2. Areas of responsibility
A key component in any crisis management situation--which is what you have during and perhaps immediately after the disaster--is assignment of areas of responsibility and establishment of a chain of command.

This is no time to have department heads squabbling about who has decision-making authority. And remember that some types of disasters may result in loss of personnel (or some of your staff may be on vacation or out sick when the event occurs), so be sure to assign alternates in case some of the important players are not available.

Training of key personnel in disaster preparedness, incident management, and recovery should also be addressed.

3. Emergency contact information
Your plan should include up-to-date contact information on people and entities that may need to be contacted when a disaster occurs. This is no time to be scrambling for phone numbers.
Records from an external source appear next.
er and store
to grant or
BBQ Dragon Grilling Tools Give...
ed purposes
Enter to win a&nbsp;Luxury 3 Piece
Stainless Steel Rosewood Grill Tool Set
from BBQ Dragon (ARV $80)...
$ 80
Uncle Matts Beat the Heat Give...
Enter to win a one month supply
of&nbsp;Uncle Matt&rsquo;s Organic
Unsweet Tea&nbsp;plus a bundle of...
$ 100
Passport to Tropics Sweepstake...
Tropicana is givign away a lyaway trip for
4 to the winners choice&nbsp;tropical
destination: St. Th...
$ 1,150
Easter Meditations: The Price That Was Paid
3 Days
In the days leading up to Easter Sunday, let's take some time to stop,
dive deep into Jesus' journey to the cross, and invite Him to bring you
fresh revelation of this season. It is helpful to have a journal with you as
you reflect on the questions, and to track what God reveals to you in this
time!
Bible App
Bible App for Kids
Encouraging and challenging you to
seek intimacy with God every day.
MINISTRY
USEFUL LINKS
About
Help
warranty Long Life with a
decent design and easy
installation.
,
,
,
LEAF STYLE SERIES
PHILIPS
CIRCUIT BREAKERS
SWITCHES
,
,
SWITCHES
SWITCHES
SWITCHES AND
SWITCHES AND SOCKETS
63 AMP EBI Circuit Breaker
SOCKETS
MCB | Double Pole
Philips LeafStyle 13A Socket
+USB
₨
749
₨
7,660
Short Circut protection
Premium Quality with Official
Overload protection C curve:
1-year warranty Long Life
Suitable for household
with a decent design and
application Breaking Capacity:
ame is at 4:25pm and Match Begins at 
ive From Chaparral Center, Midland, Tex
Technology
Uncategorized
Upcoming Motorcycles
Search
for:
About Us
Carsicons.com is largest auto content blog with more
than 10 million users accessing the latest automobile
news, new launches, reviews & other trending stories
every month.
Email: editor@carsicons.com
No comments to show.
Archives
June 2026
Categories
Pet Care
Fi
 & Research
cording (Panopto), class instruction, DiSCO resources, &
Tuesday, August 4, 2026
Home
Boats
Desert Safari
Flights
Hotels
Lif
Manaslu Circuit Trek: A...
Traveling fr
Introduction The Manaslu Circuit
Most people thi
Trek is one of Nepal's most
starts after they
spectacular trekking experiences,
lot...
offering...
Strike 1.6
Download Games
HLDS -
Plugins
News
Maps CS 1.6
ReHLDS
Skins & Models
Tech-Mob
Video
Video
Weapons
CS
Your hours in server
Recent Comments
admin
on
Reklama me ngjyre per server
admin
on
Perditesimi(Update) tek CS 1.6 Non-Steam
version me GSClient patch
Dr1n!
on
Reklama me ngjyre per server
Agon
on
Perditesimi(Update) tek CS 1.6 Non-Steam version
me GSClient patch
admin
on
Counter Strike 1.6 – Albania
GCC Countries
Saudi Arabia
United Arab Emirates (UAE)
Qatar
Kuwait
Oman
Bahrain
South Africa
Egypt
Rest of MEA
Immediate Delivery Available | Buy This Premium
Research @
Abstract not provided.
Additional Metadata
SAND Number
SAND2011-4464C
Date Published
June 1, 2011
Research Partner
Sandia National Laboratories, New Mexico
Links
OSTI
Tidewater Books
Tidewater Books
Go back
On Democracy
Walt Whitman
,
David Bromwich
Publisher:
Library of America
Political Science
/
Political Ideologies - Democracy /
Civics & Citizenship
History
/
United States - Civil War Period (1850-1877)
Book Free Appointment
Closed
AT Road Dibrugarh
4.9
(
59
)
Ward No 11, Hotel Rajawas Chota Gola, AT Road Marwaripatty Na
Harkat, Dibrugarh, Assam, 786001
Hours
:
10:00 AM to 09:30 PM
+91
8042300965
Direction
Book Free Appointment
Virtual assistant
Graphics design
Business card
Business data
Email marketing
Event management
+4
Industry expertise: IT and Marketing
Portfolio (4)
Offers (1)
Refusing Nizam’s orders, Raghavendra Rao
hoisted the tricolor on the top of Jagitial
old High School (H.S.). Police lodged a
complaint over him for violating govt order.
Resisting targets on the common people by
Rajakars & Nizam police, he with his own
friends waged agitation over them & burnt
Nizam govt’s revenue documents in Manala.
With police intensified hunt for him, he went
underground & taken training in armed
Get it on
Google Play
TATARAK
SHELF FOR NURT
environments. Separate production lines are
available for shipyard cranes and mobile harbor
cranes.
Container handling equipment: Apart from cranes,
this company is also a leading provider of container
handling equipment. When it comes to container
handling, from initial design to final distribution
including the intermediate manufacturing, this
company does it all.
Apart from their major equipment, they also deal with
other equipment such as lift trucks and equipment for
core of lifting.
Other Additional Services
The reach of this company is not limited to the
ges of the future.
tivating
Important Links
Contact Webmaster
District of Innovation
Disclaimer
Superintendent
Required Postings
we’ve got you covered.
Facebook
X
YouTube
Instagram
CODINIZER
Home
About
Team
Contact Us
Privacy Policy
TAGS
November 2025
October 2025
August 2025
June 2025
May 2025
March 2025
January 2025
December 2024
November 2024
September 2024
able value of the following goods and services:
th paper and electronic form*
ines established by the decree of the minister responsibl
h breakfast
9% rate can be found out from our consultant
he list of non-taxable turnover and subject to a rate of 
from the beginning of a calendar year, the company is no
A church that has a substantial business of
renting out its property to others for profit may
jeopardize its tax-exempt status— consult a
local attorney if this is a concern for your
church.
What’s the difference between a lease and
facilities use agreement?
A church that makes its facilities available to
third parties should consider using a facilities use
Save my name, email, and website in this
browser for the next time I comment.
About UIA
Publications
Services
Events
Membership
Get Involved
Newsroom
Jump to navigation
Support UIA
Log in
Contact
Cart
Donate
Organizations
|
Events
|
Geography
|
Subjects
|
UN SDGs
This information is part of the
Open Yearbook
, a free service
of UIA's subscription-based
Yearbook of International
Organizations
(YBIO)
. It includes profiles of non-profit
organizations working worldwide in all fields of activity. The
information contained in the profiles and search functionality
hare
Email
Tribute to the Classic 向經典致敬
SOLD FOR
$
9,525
Information should be included for both internal personnel (CEO, CIO, legal advisor, etc.) and external personnel and services (police, fire, ambulance, security services, utility companies, building maintenance, etc.).

4. Recovery teams
It will take teamwork to manage the crisis itself and to put things back together once the immediate crisis is over. The BCP should appoint members of a disaster recovery team (DRT) made up of specialists with training and knowledge to handle various aspects of common disasters (safety specialist, IT specialist, communications specialist, security specialist, personnel specialist, etc.).

The DRT members will work with emergency services during the disaster and should have access to equipment they'll need during an emergency (mobile phones, flash lights, hard hats, protective clothing, etc.).

A business recovery team is responsible for re-establishment of normal operations after the crisis is over.

5. Off-site backup of important data
Any good business continuity plan will address restoration of your company's important digital data if it is destroyed.

Too many organisations meticulously make backups of everything and then store those backups in the server room. If a fire, flood, or bomb destroys the building, that (often irreplaceable) data is gone, too.

You should store copies of important data on removable media that's kept at a different physical location or back it up over the Internet to a remote server, or both.

Just as important, key personnel should know where it's stored and have the keys, passwords, etc., to be able to restore it to get users back to a productive state as soon as possible.